IO 104: File system roadmap

The presenter of this session was Richard Jones, who I've had the pleasure of being in sessions before. A very good speaker, and I always take away something good about whatever the topic is. He is also one of the CoolBlog people, with his Novell blog here.

That said, the session was very good. This was a file-system primer for all the many and various file-systems you can find on SLES and OES. It also included some time on the various access protocols such as Samba, NCP Server, and NetATalk.

Samba, as it sits right now, is at something of a crossroads. The version shipping with SLES9 has issues when being pounded on by lots of connections which would make it completely unsuitable for a server that the entire campus maps to. Our WUF-cluster NetWare servers frequently have up to 7000 simultanious connections, and Samba would melt under that kind of work-load. Version 4 is aiming to fix a lot of that, but is still too buggy and didn't made the code-freeze date for SLES10. Expect it in SLES11 in 18-36 months. V4 can also act as a Domain Controller in an AD domain, which is a very interesting development.

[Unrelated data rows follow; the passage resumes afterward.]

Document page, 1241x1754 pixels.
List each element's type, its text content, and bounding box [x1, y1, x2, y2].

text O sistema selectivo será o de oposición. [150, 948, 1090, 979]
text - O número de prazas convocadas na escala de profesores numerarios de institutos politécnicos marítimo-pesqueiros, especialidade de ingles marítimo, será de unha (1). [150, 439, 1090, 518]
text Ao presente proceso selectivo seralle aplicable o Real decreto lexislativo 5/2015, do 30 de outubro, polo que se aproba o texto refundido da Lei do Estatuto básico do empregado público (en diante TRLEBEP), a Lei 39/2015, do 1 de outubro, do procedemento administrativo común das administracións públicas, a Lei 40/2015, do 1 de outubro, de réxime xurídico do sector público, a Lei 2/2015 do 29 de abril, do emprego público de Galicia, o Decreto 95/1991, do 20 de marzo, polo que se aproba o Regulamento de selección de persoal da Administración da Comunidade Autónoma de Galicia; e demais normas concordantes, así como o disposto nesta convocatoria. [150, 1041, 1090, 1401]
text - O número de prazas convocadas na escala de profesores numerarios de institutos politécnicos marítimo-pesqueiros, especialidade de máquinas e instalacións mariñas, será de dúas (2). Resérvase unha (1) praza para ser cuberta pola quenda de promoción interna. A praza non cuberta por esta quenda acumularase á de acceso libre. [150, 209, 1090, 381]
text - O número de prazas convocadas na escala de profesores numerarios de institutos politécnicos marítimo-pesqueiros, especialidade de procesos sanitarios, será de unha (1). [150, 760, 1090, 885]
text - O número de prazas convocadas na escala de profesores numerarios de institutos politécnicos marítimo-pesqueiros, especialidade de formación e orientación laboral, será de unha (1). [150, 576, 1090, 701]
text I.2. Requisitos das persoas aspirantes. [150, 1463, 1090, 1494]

NCP Server is faster than NetWare for two primary reasons. One, when they ported it to Linux the dev-team rewrote 85% of the code to get rid of assumptions that were designed into the NCP-on-NetWare server back in 1989. Specifically, NCP-on-NetWare can run in 32 megs of RAM just fine. You can't get a server that scanty on memory any more, so they wrote it to be more piggy about I/O resources. Second, they removed all hints of IPX from the code. These two things combined are why NCP-on-Linux is faster. And Richard indirectly mentioned my benchmark in January, which was neat.

In terms of futures, NCPServ on Linux will soon support Kerberos. This will, in theory, permit a single login for AD Domains and eDirectory stuff. Neat.

As for Apple.... the NetATalk in SLES9 only supports the version of AFP that came with OS9. At the time of the SLES9 code-freeze the OSX support was cruddy. That isn't the case for SLES10, so NetATalk v2 is included in it. And it includes full OSX support, including long-password support!

Richard also gave some hints as to the future of NSS on OES. Right now the goal is to maintain datastructure compatibility with the NetWare NSS, so there aren't going to be a lot of new features developed soon. There will be an X86-64 native code module built in order to support NSS on 64-bit Linux machines (it IS a kernel module), but the code structure on the file-system will still remain as is.

As for desires, and we're talking several years out, include the ability to do background rebuilds, do cluster parallel file serving, and getting rid of the 8TB volume size restriction.

The other neat thing in this session was the coverage of Cluster Parallel filesystems, and what they're good for. This is a facinating topic, since it can provide a single datasource with multiple block-level access to data. No need to shim it over NFS, it happens in kernel over the I/O subsystem. Not network I/O. This can provide serious performance gains over NFS in certain cases.